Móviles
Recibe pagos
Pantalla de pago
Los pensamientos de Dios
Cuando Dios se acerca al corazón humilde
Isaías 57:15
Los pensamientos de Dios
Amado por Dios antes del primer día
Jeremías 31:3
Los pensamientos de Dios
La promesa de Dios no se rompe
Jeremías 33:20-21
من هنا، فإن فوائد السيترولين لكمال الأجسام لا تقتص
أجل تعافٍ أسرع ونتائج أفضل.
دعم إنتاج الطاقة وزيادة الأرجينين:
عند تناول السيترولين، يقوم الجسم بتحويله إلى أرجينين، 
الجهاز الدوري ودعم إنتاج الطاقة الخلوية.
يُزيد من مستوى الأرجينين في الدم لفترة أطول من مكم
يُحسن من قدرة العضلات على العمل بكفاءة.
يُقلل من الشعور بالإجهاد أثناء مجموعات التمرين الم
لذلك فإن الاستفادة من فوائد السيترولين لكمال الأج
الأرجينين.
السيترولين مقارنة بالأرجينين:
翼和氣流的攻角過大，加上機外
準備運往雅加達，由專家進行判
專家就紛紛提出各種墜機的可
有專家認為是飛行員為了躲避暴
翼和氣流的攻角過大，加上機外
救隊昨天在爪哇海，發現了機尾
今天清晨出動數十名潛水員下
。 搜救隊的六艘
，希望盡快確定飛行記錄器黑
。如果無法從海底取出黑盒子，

-------

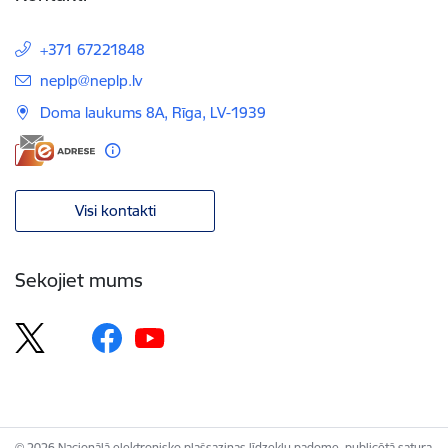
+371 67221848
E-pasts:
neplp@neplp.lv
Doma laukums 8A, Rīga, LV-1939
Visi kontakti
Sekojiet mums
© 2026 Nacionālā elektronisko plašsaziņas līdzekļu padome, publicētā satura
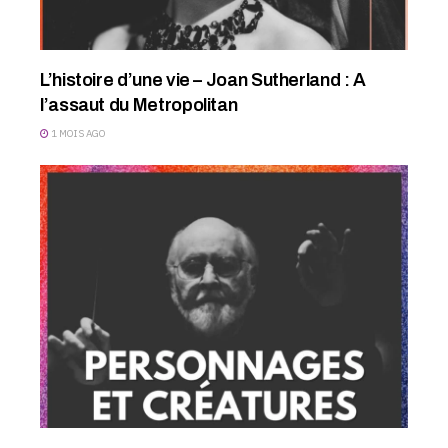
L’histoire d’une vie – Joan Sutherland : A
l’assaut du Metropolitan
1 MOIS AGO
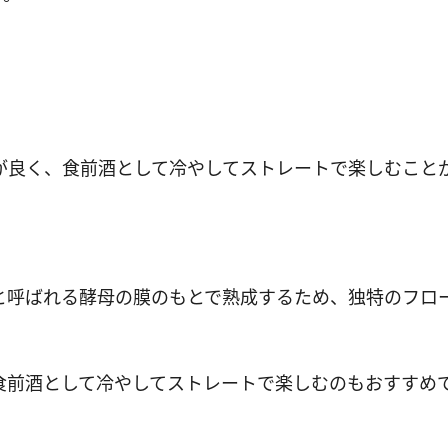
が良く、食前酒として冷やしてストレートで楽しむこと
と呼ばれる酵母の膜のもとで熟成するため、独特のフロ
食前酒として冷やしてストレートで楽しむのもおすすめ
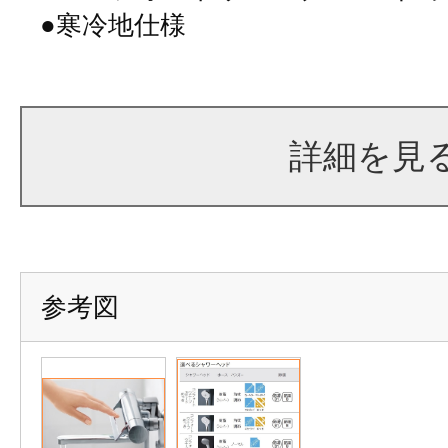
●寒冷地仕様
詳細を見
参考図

-------

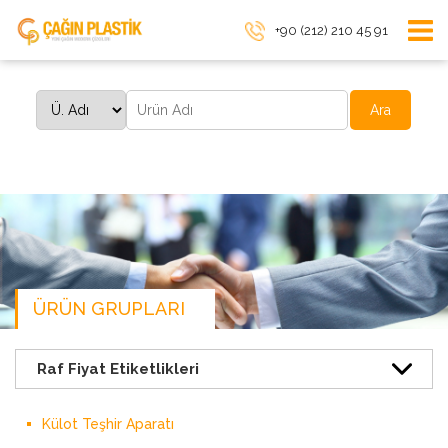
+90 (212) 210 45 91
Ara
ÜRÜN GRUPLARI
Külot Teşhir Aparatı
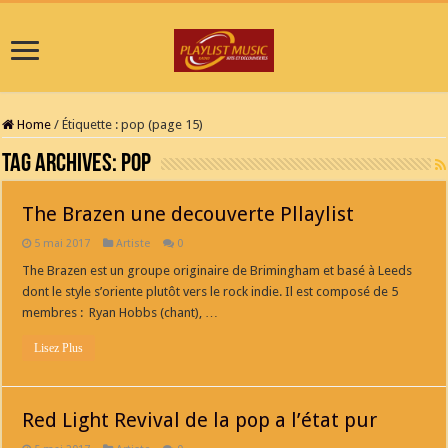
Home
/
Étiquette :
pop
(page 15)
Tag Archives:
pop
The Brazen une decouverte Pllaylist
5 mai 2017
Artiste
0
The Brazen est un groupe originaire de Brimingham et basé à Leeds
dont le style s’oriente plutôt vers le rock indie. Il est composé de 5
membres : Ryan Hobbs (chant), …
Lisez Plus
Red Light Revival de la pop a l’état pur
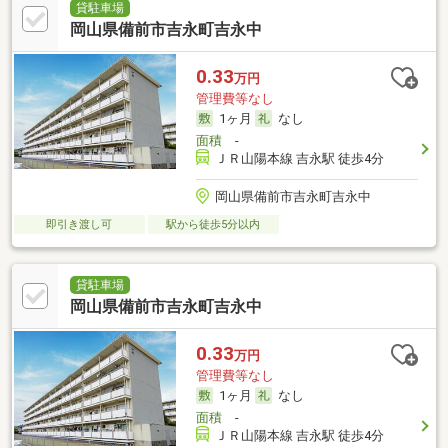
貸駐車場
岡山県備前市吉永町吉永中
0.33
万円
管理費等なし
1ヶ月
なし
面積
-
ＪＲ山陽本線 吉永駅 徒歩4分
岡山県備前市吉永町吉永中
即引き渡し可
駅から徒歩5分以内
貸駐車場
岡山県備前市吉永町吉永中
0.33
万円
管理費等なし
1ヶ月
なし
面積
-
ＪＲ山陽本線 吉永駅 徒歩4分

-------

● **What is being asked**:
Can you retype the material line for line, starting with the line that contains "L’histoire d’une vie – Joan Sutherland : A" and going on through the line that contains "食前酒として冷やしてストレートで楽しむのもおすすめ", while leaving out the pictures?

● **Problem solution**:
L’histoire d’une vie – Joan Sutherland : A
l’assaut du Metropolitan
1 MOIS AGO
が良く、食前酒として冷やしてストレートで楽しむこと
と呼ばれる酵母の膜のもとで熟成するため、独特のフロ
食前酒として冷やしてストレートで楽しむのもおすすめ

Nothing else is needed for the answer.